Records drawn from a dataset

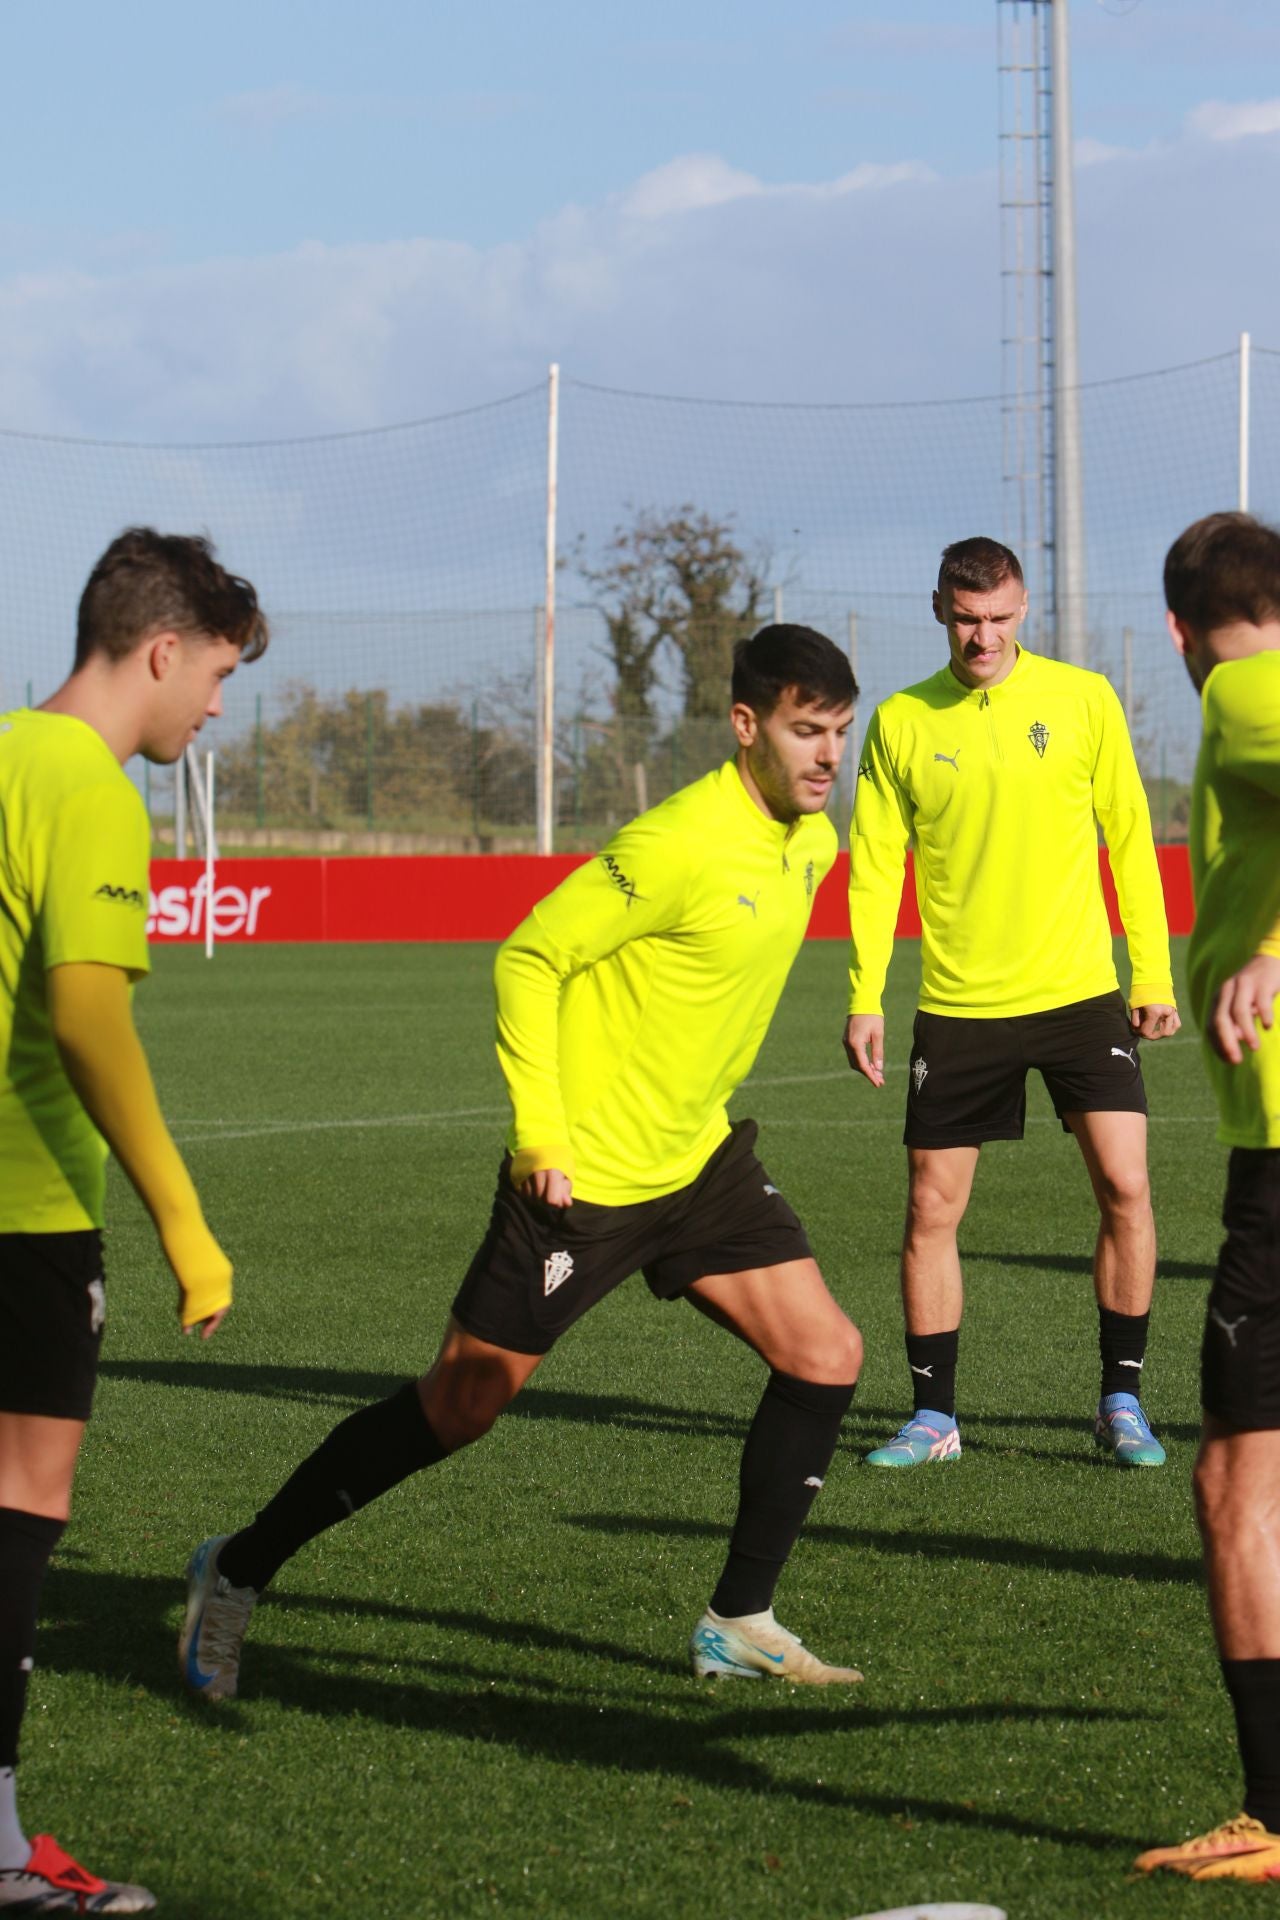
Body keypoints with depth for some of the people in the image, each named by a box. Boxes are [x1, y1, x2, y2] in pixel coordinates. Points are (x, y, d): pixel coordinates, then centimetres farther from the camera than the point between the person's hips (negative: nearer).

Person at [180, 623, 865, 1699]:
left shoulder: (811, 843, 4)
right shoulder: (683, 844, -23)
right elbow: (529, 957, -19)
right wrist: (539, 1130, -22)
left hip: (698, 1163, 8)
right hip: (586, 1174, -8)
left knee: (826, 1356, -4)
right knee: (458, 1409, -1)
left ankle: (740, 1625, 7)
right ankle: (238, 1575, 14)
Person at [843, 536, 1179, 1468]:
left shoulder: (1083, 699, 0)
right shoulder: (901, 721, 1)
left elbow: (1129, 835, 5)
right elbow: (875, 862, 5)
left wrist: (1154, 973, 2)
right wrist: (865, 996, -1)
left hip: (1080, 994, -1)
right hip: (958, 1005, 1)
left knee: (1126, 1188, -8)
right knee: (932, 1211, 1)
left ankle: (1122, 1403, 6)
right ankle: (934, 1417, 13)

Goal of the exercise
Only the lines above starting at the one containing "right ankle: (238, 1575, 14)" and ending at the one containing "right knee: (932, 1211, 1)", both included, are to be returned, exactly as they read.

Solution for this task
right ankle: (238, 1575, 14)
Person at [843, 536, 1179, 1468]:
left shoulder: (1083, 699, 0)
right shoulder: (901, 721, 1)
left elbow: (1129, 835, 5)
right elbow: (875, 862, 5)
left wrist: (1154, 973, 2)
right wrist: (865, 996, -1)
left hip: (1080, 994, -1)
right hip: (958, 1005, 1)
left knee: (1126, 1188, -8)
right knee: (932, 1211, 1)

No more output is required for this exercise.